Hodgson isn't the only reason for the failures this season, just as Rafa Benitez wasn't the only reason for the failures last season. But Hodgson was supposed to get more from the players at the club – organise them, improve them – that was the whole idea behind his appointment wasn't it?
Hodgson is now also benefiting from a stabilised off-field situation. Yet all he has done is verse Liverpool players in a style unsuited to many of them and an approach that long-term only seems to lend itself to a lowering of sights.
Good track record?On appointing Hodgson, then chairman Martin Broughton said: “We weren't looking so much for somebody who was just emerging, we wanted somebody who could, first and foremost, command the respect of the players, who had a good track record and could take us forward from where we are now.
“He wanted to focus on how he could get more out of the existing players. His focus wasn't on 'how much money can I have?' or 'I want to bring this person in or that person in' - he was really focused on 'I believe, and I've got a track record that demonstrates it, that I can take the existing players, get much better performances out of them and buy constructively to build for a better future.'”
Well whereas Liverpool still clung on to hopes of a top four spot until the end stages of last season, that feat is already looking out of reach this campaign. Only the poor quality of the league this season offers a chink of hope that Liverpool can sneak in with a late run.
That of course would require an improvement away from home, a more balls-out approach coupled with more consistent effort from the players. Going away and trying not to get beat is not good enough for Liverpool - it's not even good enough for Bolton.
Coyle once said he would try and beat his kids if he played them at tiddlywinks. You get the feeling Hodgson would settle for a draw.
Liverpool need a manager who can instil players with confidence, motivate his stars, convince fans with his rhetoric and make the most of the resources available to him. A new manager, the right manager, can make a difference. Hodgson was never the right manager – his CV says so.
Returning to the Bolton example for a final time, look at Johan Elmander. Labelled a expensive flop under Megson, all of sudden he is a player reborn under Coyle. He said himself when comparing the two managers: “It doesn't help to stare and scream at me. I got tired the more of it I heard.

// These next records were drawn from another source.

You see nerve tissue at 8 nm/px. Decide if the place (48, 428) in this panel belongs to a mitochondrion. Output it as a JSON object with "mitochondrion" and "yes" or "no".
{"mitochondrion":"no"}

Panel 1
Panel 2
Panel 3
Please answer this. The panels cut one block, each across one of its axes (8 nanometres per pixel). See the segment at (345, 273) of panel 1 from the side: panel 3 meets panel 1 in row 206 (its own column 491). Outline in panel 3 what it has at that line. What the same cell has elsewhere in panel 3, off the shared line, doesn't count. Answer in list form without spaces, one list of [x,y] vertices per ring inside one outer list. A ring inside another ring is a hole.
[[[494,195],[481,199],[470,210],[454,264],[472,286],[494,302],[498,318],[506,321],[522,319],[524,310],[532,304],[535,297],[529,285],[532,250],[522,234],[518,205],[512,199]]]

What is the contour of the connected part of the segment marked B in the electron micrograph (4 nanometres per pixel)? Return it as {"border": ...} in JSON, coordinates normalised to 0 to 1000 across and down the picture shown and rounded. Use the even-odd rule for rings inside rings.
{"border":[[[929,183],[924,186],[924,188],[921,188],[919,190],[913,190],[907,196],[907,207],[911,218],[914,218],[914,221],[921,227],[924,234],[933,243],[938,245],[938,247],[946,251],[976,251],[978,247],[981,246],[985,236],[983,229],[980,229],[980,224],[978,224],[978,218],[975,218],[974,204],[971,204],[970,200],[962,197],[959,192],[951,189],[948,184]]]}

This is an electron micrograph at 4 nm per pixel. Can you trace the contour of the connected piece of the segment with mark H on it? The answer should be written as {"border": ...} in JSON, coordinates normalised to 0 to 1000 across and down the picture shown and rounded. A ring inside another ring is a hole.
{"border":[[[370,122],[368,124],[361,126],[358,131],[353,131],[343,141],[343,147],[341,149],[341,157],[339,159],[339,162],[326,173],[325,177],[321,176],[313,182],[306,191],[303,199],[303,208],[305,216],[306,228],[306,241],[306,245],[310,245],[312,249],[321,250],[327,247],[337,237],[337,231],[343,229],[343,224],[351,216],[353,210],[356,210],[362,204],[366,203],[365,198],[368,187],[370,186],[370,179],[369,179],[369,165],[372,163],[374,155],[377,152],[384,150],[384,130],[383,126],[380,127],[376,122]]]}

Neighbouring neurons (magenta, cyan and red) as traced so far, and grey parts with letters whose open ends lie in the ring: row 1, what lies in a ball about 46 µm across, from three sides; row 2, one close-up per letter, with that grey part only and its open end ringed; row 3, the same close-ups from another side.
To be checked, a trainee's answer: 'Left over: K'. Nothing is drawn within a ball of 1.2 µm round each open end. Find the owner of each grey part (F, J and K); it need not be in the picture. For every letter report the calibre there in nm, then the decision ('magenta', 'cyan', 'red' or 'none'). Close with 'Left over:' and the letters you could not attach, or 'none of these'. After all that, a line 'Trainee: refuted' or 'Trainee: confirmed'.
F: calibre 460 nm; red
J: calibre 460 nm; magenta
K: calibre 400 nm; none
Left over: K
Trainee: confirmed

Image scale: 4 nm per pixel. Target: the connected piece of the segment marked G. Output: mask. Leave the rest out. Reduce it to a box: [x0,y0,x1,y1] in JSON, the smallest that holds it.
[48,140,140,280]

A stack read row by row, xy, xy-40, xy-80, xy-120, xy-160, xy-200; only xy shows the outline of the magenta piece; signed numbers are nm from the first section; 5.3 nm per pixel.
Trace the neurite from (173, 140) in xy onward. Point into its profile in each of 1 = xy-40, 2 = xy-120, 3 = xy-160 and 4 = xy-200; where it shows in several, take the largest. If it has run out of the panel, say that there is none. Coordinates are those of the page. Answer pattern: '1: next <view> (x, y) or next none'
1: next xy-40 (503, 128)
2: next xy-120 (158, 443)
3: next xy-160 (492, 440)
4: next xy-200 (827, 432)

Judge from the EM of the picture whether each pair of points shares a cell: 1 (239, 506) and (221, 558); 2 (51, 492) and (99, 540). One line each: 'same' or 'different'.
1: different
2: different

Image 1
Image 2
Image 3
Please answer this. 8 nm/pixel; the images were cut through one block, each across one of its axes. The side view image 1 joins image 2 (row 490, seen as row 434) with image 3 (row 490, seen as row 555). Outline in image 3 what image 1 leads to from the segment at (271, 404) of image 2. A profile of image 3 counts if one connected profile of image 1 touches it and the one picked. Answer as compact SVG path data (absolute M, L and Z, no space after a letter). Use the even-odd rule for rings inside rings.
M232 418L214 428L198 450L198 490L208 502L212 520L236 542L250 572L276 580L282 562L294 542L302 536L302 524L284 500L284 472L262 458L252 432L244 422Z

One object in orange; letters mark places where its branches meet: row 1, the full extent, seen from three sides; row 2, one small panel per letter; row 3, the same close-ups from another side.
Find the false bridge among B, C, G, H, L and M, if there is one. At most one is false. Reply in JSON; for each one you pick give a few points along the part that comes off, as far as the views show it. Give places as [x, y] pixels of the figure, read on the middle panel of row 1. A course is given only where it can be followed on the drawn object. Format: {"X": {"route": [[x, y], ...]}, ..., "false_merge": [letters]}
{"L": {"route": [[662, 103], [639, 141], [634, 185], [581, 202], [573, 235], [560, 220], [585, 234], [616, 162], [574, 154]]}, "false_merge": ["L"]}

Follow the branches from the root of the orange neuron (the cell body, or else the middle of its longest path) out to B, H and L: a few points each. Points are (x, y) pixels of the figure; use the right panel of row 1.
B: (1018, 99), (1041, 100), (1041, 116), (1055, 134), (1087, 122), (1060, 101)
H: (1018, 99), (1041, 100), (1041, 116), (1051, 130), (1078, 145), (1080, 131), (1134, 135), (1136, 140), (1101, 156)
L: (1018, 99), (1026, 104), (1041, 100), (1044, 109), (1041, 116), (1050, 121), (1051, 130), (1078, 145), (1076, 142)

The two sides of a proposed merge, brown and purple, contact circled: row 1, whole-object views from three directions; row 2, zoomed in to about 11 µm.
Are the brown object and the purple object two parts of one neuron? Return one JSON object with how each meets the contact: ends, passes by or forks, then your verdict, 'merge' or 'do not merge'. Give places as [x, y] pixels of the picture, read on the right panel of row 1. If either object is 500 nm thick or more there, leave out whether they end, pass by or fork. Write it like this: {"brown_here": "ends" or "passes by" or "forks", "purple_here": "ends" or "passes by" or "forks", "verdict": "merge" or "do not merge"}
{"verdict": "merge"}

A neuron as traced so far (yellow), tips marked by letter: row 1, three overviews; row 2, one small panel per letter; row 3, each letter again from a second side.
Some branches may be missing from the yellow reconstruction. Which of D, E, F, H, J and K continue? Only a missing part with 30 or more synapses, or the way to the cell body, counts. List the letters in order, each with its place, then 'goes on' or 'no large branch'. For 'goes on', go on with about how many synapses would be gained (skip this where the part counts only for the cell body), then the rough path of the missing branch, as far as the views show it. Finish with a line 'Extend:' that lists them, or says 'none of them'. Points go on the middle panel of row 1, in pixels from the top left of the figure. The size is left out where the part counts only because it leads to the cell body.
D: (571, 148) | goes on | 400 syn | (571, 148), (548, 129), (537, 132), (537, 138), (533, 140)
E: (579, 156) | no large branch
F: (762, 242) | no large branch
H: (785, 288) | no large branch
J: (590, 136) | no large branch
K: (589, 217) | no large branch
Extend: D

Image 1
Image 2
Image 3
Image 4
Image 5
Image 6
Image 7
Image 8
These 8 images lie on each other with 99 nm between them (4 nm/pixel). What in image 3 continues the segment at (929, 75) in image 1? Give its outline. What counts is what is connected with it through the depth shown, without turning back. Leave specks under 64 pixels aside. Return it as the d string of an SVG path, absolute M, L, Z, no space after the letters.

“Owen Coyle is a great coach, who I really enjoy working with. As soon as he came to the club I started to play well, even though the goals didn't come right away.”
Gretar Steinsson, another Megson signing, said: "It's totally different from the first years when I was here, being in a team that actually believe they can get points against the strong sides instead of just hoping for a draw."
Inspiration and positive approachLiverpool and NESV do not have to accept mediocrity. They shouldn't be happy with a plucky defeat at Spurs or progress in Europe's second-rate competition. The squad is capable of more – 11 of the 23 players that achieved Liverpool's best away record in the past 20 years are still on the books.
And while Xabi Alonso and Javier Mascherano have left, Raul Meireles and Glen Johnson have joined. The wage bill alone at Liverpool should dictate a certain level of success.
Perhaps inspiration and a positive approach could make the difference. Sadly, the likelihood is we'll never know the answer to that question under Hodgson.
Asked about Liverpool's poor form away, he recently said: “If you ask me why, when we have such a good set of quality players, then the only true answer is I wish I knew. There should be no reason, because we have a team that can win away from home.”
So Roy is looking at the players, knowing they're good enough, yet puzzled by why they are not performing. Perhaps the players are looking at Roy, knowing he's not good enough and that's why they are not performing.